New York Gov. Andrew Cuomo…is blaming the state’s $2.3 billion budget shortfall on a political party that doesn’t run the place. He says the state is suffering from declining tax receipts because the GOP Congress as part of tax reform in 2017 limited the state-and-local tax deduction to $10,000. …the once unlimited deduction allowed those in high tax climes to mitigate the pain of state taxes. It amounted to a subsidy for progressive policies. …The real problem is New York’s punitive tax rates, which Mr. Cuomo and his party could fix. “People are mobile,” Mr. Cuomo said this week. “And they will go to a better tax environment. That is not a hypothesis. That is a fact.” Maybe Mr. Cuomo should stay in Albany and do something about that reality.
Amen.
The federal tax code should not subsidize politicians from high-tax states. Nor should it subsidize rich people who live in high-tax states.
If Governor Cuomo is worried about rich people moving to Florida (and he should be), he should lower tax rates and make government more efficient.
I’ll close with the observation that the state and local tax deduction created the fiscal version of a third-party payer problem.

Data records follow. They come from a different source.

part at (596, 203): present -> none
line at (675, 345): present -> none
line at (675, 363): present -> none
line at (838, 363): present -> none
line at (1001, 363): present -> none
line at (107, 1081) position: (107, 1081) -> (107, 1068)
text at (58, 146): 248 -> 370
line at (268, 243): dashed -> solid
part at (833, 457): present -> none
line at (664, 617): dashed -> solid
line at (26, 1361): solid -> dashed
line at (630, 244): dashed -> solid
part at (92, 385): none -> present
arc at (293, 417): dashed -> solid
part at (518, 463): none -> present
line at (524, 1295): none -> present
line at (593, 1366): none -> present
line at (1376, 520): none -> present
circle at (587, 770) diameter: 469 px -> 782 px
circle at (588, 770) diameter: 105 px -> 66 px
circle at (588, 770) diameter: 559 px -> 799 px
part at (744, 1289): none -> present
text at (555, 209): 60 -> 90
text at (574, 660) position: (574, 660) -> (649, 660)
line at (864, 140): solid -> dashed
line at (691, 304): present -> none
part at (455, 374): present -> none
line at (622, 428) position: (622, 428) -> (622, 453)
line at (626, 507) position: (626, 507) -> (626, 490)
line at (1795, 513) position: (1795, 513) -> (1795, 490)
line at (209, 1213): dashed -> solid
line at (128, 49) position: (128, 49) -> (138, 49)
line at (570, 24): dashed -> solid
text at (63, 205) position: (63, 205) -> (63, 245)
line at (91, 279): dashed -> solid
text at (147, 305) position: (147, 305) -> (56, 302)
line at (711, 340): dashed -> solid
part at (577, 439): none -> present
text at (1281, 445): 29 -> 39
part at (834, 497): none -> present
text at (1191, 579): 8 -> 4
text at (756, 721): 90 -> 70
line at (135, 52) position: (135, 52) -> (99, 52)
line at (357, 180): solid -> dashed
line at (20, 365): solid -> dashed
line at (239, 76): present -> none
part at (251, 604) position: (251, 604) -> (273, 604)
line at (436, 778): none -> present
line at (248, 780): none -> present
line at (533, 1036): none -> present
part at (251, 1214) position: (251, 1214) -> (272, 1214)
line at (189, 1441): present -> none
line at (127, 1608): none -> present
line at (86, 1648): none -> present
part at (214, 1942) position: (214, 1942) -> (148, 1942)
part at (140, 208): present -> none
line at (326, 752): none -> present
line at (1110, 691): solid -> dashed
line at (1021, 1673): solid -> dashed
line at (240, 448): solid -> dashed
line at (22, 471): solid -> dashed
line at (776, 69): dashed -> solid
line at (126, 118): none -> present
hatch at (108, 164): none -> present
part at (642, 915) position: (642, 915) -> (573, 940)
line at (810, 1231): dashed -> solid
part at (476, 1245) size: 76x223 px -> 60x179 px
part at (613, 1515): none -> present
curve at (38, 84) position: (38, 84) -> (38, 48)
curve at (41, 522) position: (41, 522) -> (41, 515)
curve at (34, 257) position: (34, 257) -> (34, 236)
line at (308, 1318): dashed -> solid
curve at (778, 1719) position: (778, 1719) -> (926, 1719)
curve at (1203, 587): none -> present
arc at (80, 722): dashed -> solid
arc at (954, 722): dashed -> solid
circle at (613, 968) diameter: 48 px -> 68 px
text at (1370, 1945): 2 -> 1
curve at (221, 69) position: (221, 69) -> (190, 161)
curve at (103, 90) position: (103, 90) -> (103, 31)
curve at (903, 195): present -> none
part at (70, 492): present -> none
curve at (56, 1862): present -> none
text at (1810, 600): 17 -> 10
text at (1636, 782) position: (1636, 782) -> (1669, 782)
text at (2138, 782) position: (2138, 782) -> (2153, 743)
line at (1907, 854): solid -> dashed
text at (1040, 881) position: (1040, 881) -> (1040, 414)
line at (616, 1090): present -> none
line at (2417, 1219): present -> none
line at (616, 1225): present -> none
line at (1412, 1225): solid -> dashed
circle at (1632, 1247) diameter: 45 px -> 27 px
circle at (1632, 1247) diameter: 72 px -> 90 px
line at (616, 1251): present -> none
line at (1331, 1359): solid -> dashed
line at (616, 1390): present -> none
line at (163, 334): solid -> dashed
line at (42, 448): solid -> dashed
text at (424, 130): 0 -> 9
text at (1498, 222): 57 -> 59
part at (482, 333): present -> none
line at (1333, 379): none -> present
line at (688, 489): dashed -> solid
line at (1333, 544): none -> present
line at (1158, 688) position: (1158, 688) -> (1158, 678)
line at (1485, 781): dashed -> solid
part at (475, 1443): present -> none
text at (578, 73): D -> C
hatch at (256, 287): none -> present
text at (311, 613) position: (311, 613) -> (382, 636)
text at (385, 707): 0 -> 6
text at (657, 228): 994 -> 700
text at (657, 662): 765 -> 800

It reduced the perceived cost of state and local government, which made it easier for politicians to increase taxes (much as government subsidies for healthcare and higher education have made it easier for hospitals and colleges to increase prices).
P.S. Speaking of fake stimulus, there’s also plenty of discussion on Capitol Hill (especially given Trump’s weakness on the issue) about squandering a couple of trillion dollars on infrastructure, even though such spending a) should not be financed at the federal level, b) would not have any immediate impact on jobs, and c) would be a vehicle for giveaways such as mass transit boondoggles.